Ideally there should be a time limit on how long items can be pending before their status reverts back to “on sale”. Another column that stores a timestamp of when the status became pending, say time_added_to_cart or something. When the product page scripts are run, the database is queried, and any items that have a user_session_id AND whose time_added_to_cart <= NOW() - INTERVAL 10 MINUTES have their status column updated to “on sale”, before the “on sale” products are retrieved. But that seems quite server intensive.

  1. Finally, what happens to sold watches? Should they be deleted from the database, or stored for future reference? I would imagine keeping a record of sold watches is beneficial, but what happens in a couple of year’s time, the database could potentially be massive.
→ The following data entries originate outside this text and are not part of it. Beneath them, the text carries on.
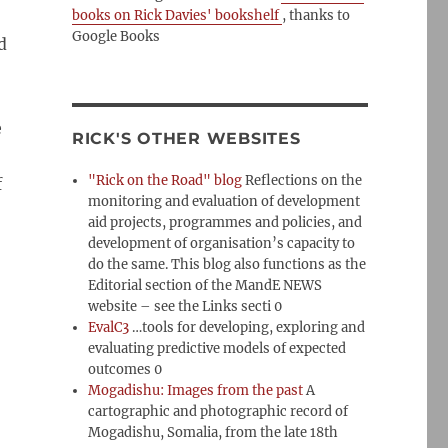
books on Rick Davies' bookshelf
, thanks to
Google Books
d
e
RICK'S OTHER WEBSITES
"Rick on the Road" blog
Reflections on the
f
monitoring and evaluation of development
aid projects, programmes and policies, and
development of organisation’s capacity to
do the same. This blog also functions as the
Editorial section of the MandE NEWS
website – see the Links secti 0
EvalC3
…tools for developing, exploring and
evaluating predictive models of expected
outcomes 0
Mogadishu: Images from the past
A
cartographic and photographic record of
Mogadishu, Somalia, from the late 18th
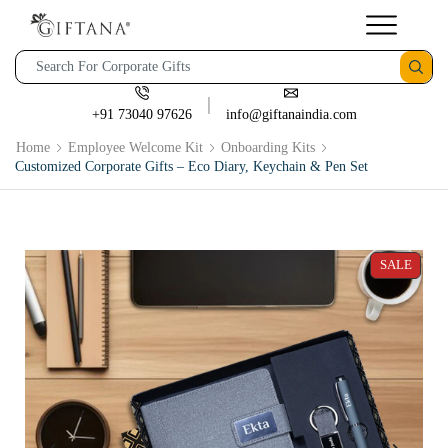
+91 73040 97626
info@giftanaindia.com
Home
Employee Welcome Kit
Onboarding Kits
Customized Corporate Gifts – Eco Diary, Keychain & Pen Set
SALE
Is this an issue, or should I not worry. I’m not sure what traffic will be like, and I’m not sure how many sales are likely to be made in a year. I guess no-one really does until the site’s been live for a year.

Ok, many thanks for your input,
Mike

  1. Lock the database table whilst the first transaction is being registered, this will prevent a second person putting the same item in their basket.

  2. Timeout, once a user has been inactive (ie no html requests) for 5/10/15 mins you log them out and return their items back to stock, in teh case where you are selling unique items, I would add a script that allowed the second potential buyer to log their email address when the item they want is in basket but not sold, that way when that item comes back on the market an email could be sent to them informing them of the new availability.

  3. Depends what else the database is doing, if its handling the invoicing or accounts then yes you need to keep those records, if its purely for the sale and there are other paper (or electronic) systems recordning the sale and watch details, then I guess your free to delete the records and images etc. Same if you give your clients a ‘My Account’ to view previous purchases etc, then youd need to keep these records. If your concerned, move the sold items into a seperate table so they dont slow down searches on the for sale items table.

Ah yes Mandes, sage and wise advice indeed.